* _FRAGMENTO PARA LEER_
Durante el carnaval, cuando la negritud es moda y el tambor resuena cada vez más al toque del blanco, emerge una comunidad donde la autoestima es casi una rara avis y las mujeres olvidan por unas horas sus trajinados días como jefas de familia y motor de organización social. El 25 de julio fue el Día de la Mujer Afrolatinoamericana y Afrocaribeña.

Históricamente marginada, en Uruguay la población negra experimentó tímidos avances con el gobierno de izquierda del Frente Amplio. Esta es la crónica de una danza que las mujeres afrodescendientes ya no quieren bailar.

Era comienzos de los años noventas, cuando Uruguay aún salía de los pesares de su dictadura. “En la escuela hubo una alarma, creo que por amenaza de bomba. La maestra nos pidió entonces a todos los chicos que saliéramos del aula tomados de la mano pero parece que a mí nadie me la quiso agarrar, entonces yo solita me puse las manos atrás y me las dí a mí misma”.

* _DATOS PROPORCIONADOS_
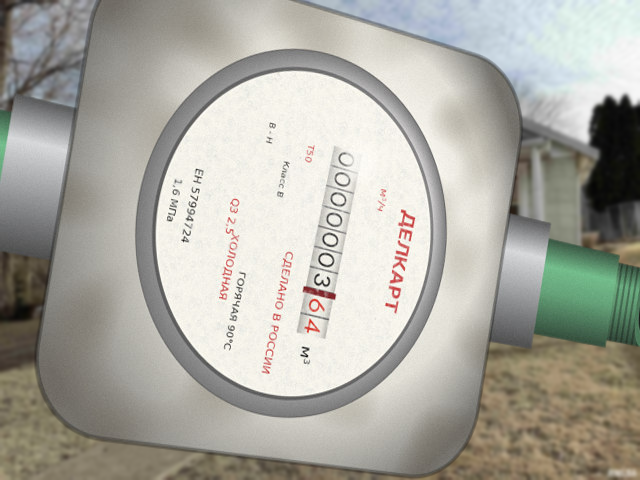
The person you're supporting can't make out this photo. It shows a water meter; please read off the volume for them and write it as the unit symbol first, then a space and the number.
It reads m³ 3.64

* * *

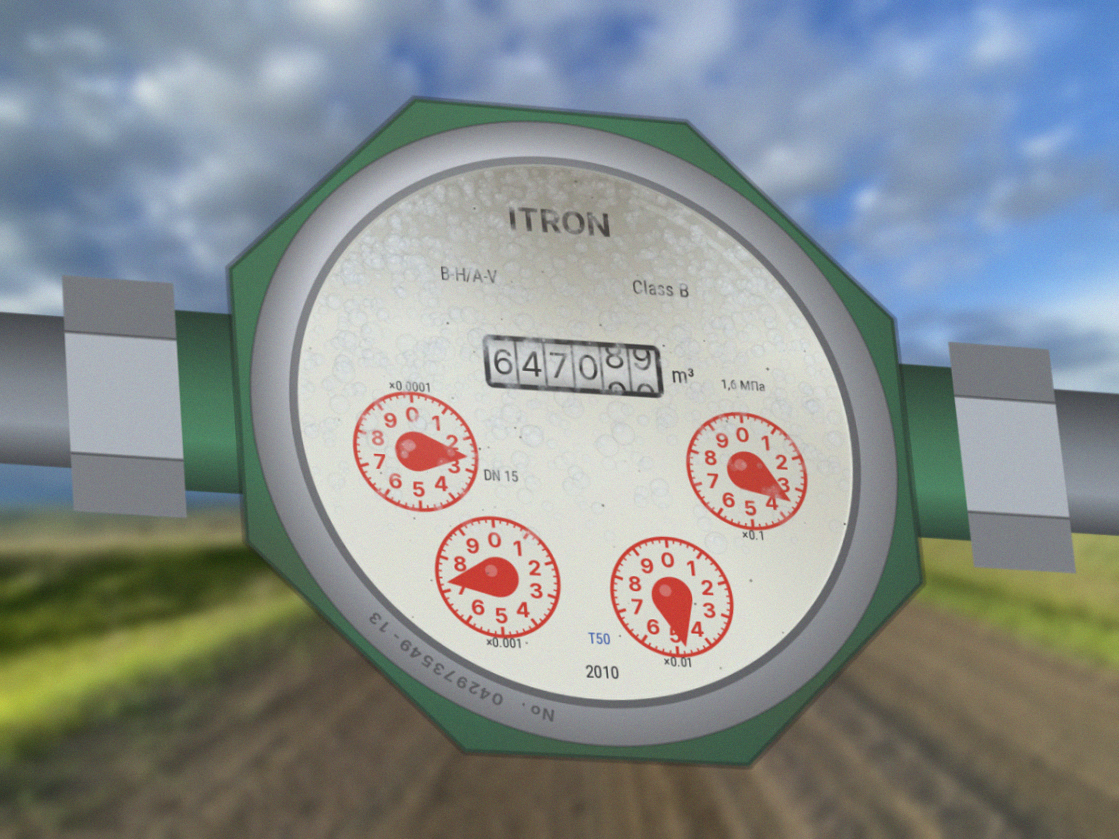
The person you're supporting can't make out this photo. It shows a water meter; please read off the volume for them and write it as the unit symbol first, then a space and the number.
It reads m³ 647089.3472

* _PREGUNTAS POR RESPONDER_
**1.** Responde con base en el fragmento sobre las mujeres afrodescendientes en Uruguay:
(a) ¿Qué día fue el Día de la Mujer Afrolatinoamericana y Afrocaribeña?
(b) ¿Con qué gobierno experimentó la población negra tímidos avances?
(c) ¿De qué salía aún Uruguay a comienzos de los años noventa?
**2.** Retoma el fragmento sobre las mujeres afrodescendientes en Uruguay y escribe un párrafo que lo continúe a partir de la última cita.

* _RESPUESTAS POR PREGUNTA_
**1.**
(a) El 25 de julio.
(b) Con el gobierno de izquierda del Frente Amplio.
(c) De los pesares de su dictadura.

**2.**
Con los condimentos suficientes para convertirse en trauma para una niña de pocos años, el recuerdo, resucita casi 20 años después en boca de Mael Ortiz, hoy de 28 años. De figura redondeada, cutis chocolate como sus ojos que ahora ríen, aún con cierto regusto amargo, Mael desgrana la anécdota que reconstruyó años después desde la remembranza de su madre, guardiana de la memoria de su pequeña, creciendo en esos años trabajosos que se mantienen con sutiles matices en la actual sociedad del pequeño país sudamericano, alguna vez bautizado por sus supuestas equidades de progreso la “Suiza de América“.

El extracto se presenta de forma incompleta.